The input load and result unload operations each require 64 clock cycles. For example, using a 100 MHz system clock, each operation requires 0.64 microseconds.

The first FFT output sample is written to memory 146 clock cycles after *START* is asserted. The final sample is written to memory 209 clock cycles following *START*. The computation phase alone is 1.92 microseconds in duration. Using an 80 MHz clock the execution time is 2.6 microseconds.

#### 6.2 Dual-Memory-Space (DMS) Configuration

The dual memory configuration shown in Figure 8 allows input, computation and output operations to be overlapped, so that the FFT core is never left in an idle state waiting for a host I/O operation. To understand how this mode works recall that an FFT is computed by making multiple processing passes over the input data. For the case of a 64-point FFT, three such radix-4 computation stages are required. During the final processing phase in the DMS configuration, instead of returning the processed data to the input/working buffer *X*, it is stored in the output memory bank *Y*. Concurrent with this operation, a new vector of input data is written into memory bank *X*. Therefore, data load, computation and output operations are overlapped, and no computation cycles are wasted due to I/O cycles. The new data must be *burst* into memory because only 64 clock cycles are available in which to perform the operation. The burst I/O operation must be synchronized with the FFT engine. Several control signals are generated by the core to facilitate this operation. When the FFT output vector has been placed in the output buffer, the host system can use the second port of the dual port Block RAM to read back the result and pass this data to down-stream components in the system.

Because the FFT is effectively being performed out-of-place (in contrast to the in-place process of the SMS configuration) the result vector can be written to the output buffer memory Y in natural order. An address indexing bus (*INDEX*) is supplied for this purpose. The host system should therefore treat the output samples in memory space Y as a naturally ordered FFT result vector.



Figure 8: Dual-memory-space FFT core interface.

The detailed schematic for the DMS FFT configuration is shown in Figure 9. The host system must supply a multiplexer to share port A of the dual port Block RAM between the input samples  $XN_{R}$  and the FFT result bus  $XK_{R}$ . A multiplexer control signal (IO) is generated by the core to make this interface simple to implement. Even though only one port of the memory is used for writing, due to the concurrent read and write operations, a dual port memory must be used. Because of certain timing events in the core, it is not possible to use the port B input databus – it should be tied to a suitable inactive state.

▶ **Provided material**:
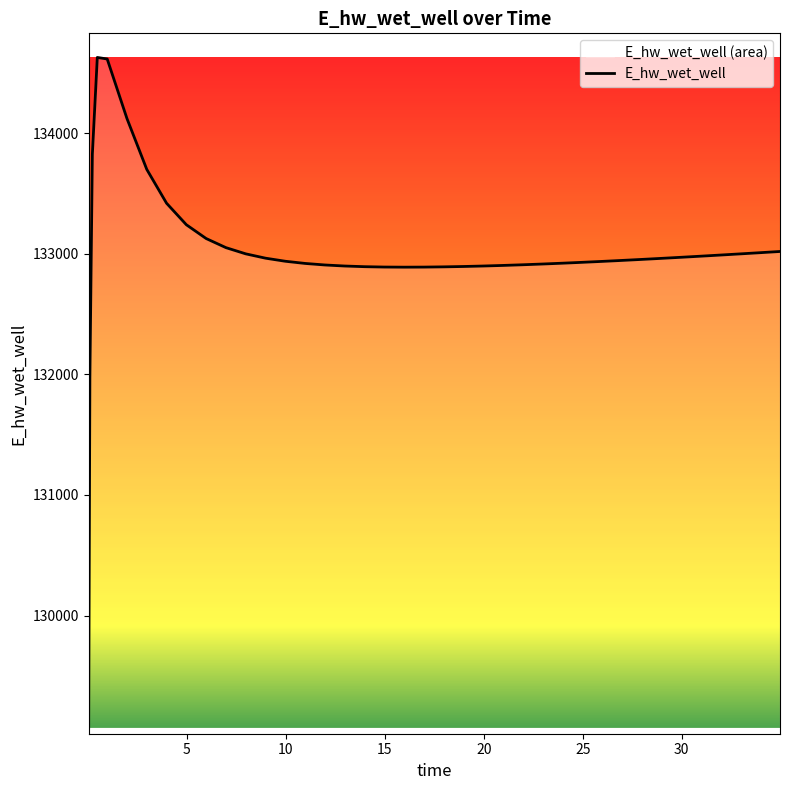

What is the ratio of the value at 25.96875 to the value at 0.03125?

1.0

▶ **Complete the following**:
- 1) Decide whether each statement below agrees with the passage on the FFT core. Answer yes or no, and quote the deciding words of the passage exactly.
(a) A 64-point FFT requires three radix-4 computation stages.
(b) In the dual-memory-space configuration, the result vector is written to output buffer memory Y in a scrambled order.
(c) The port B input databus of the dual port Block RAM can be used to write new input samples.
- 2) Write the next part of the passage on the FFT core, starting after its last sentence.

▶ **Task results**:
- 1)
(a) Yes: "For the case of a 64-point FFT, three such radix-4 computation stages are required."
(b) No: "the result vector can be written to the output buffer memory Y in natural order."
(c) No: "it is not possible to use the port B input databus – it should be tied to a suitable inactive state."

- 2)
The *RESULT* strobe indicates that a new result vector is appearing on the  $XK_{-}[R/I]$  buses. The strobe exactly frames the vector and can be used as a write enable signal for memory bank Y. The FFT samples appearing on the  $XK_{-}[R/I]$  bus are presented in digit (radix-4) permuted order. The *INDEX* bus can be used to perform data re-ordering as the results a written to memory.



Figure 9: DMS core configuration – detailed connection diagram.

This mode of operation would typically be used by first performing a data load operation – exactly like the memory write operation described for the SMS configuration. After the initial data load has completed, the FFT engine is started by asserting *START* synchronously with *CLK*. *START* is only employed in this mode for starting the very first transform of a sequence of FFTs – *IT* 

# SHOULD NEVER BE ASSERTED AGAIN UNLESS THE INTENTION IS TO RE-START THE ENTIRE PROCESSING ENGINE.

The FWD\_INV and SCALE\_MODE pins are sampled when START is applied. Once the core has entered its computation phase, and FFTs are being performed back-to-back, FWD\_INV and SCALE\_MODE will be sampled when MODE\_CE is asserted.

MRD would typically be tied inactive (low) when using the DMS memory configuration.

Once started, the core will continue processing input vectors in an uninterrupted manner. This does not imply that data can be continuously streamed into memory, memory write operations must be synchronized with the core using the *IO* and/or the *EIO* signals. Observe that there are the *I/O* operations and processing are completely overlapped, unlike the SMS FFT architecture.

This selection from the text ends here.